**Problem to work on**
Reproduce the source text of the listing below precisely, character for character. Leave the pictures out of your answer.

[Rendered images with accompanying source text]
══════════════════════════════
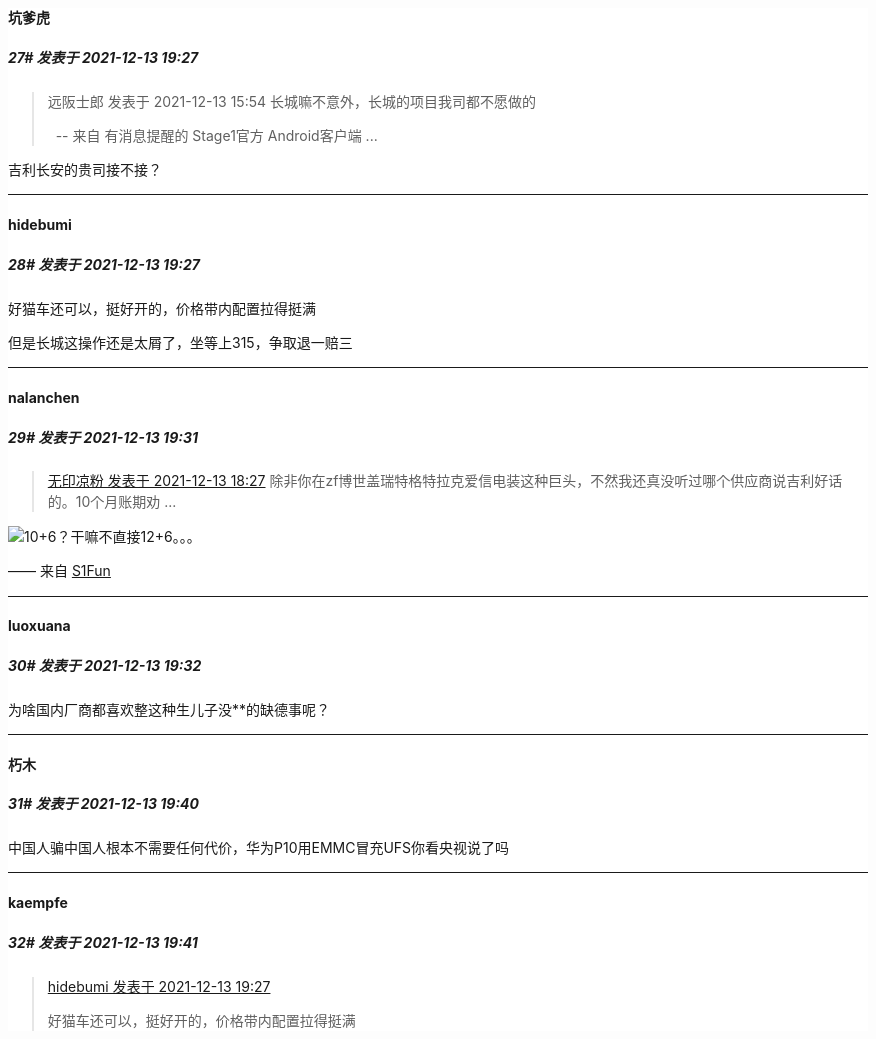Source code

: ####  坑爹虎  
##### 27#       发表于 2021-12-13 19:27

<blockquote>远阪士郎 发表于 2021-12-13 15:54
长城嘛不意外，长城的项目我司都不愿做的

  -- 来自 有消息提醒的 Stage1官方 Android客户端 ...</blockquote>
吉利长安的贵司接不接？

*****

####  hidebumi  
##### 28#       发表于 2021-12-13 19:27

好猫车还可以，挺好开的，价格带内配置拉得挺满

但是长城这操作还是太屑了，坐等上315，争取退一赔三

*****

####  nalanchen  
##### 29#       发表于 2021-12-13 19:31

<blockquote><a href="httphttps://bbs.saraba1st.com/2b/forum.php?mod=redirect&amp;goto=findpost&amp;pid=53921762&amp;ptid=2042290" target="_blank">无印凉粉 发表于 2021-12-13 18:27</a>
除非你在zf博世盖瑞特格特拉克爱信电装这种巨头，不然我还真没听过哪个供应商说吉利好话的。10个月账期劝 ...</blockquote>
<img src="https://static.saraba1st.com/image/smiley/face2017/037.png" referrerpolicy="no-referrer">10+6？干嘛不直接12+6。。。

—— 来自 [S1Fun](https://s1fun.koalcat.com)

*****

####  luoxuana  
##### 30#       发表于 2021-12-13 19:32

为啥国内厂商都喜欢整这种生儿子没**的缺德事呢？



*****

####  朽木  
##### 31#       发表于 2021-12-13 19:40

中国人骗中国人根本不需要任何代价，华为P10用EMMC冒充UFS你看央视说了吗

*****

####  kaempfe  
##### 32#       发表于 2021-12-13 19:41

<blockquote><a href="httphttps://bbs.saraba1st.com/2b/forum.php?mod=redirect&amp;goto=findpost&amp;pid=53922547&amp;ptid=2042290" target="_blank">hidebumi 发表于 2021-12-13 19:27</a>

好猫车还可以，挺好开的，价格带内配置拉得挺满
══════════════════════════════
**Solution to the problem**
Source code

: ####  坑爹虎  
##### 27#       发表于 2021-12-13 19:27

<blockquote>远阪士郎 发表于 2021-12-13 15:54
长城嘛不意外，长城的项目我司都不愿做的

  -- 来自 有消息提醒的 Stage1官方 Android客户端 ...</blockquote>
吉利长安的贵司接不接？

*****

####  hidebumi  
##### 28#       发表于 2021-12-13 19:27

好猫车还可以，挺好开的，价格带内配置拉得挺满

但是长城这操作还是太屑了，坐等上315，争取退一赔三

*****

####  nalanchen  
##### 29#       发表于 2021-12-13 19:31

<blockquote><a href="httphttps://bbs.saraba1st.com/2b/forum.php?mod=redirect&amp;goto=findpost&amp;pid=53921762&amp;ptid=2042290" target="_blank">无印凉粉 发表于 2021-12-13 18:27</a>
除非你在zf博世盖瑞特格特拉克爱信电装这种巨头，不然我还真没听过哪个供应商说吉利好话的。10个月账期劝 ...</blockquote>
<img src="https://static.saraba1st.com/image/smiley/face2017/037.png" referrerpolicy="no-referrer">10+6？干嘛不直接12+6。。。

—— 来自 [S1Fun](https://s1fun.koalcat.com)

*****

####  luoxuana  
##### 30#       发表于 2021-12-13 19:32

为啥国内厂商都喜欢整这种生儿子没**的缺德事呢？



*****

####  朽木  
##### 31#       发表于 2021-12-13 19:40

中国人骗中国人根本不需要任何代价，华为P10用EMMC冒充UFS你看央视说了吗

*****

####  kaempfe  
##### 32#       发表于 2021-12-13 19:41

<blockquote><a href="httphttps://bbs.saraba1st.com/2b/forum.php?mod=redirect&amp;goto=findpost&amp;pid=53922547&amp;ptid=2042290" target="_blank">hidebumi 发表于 2021-12-13 19:27</a>

好猫车还可以，挺好开的，价格带内配置拉得挺满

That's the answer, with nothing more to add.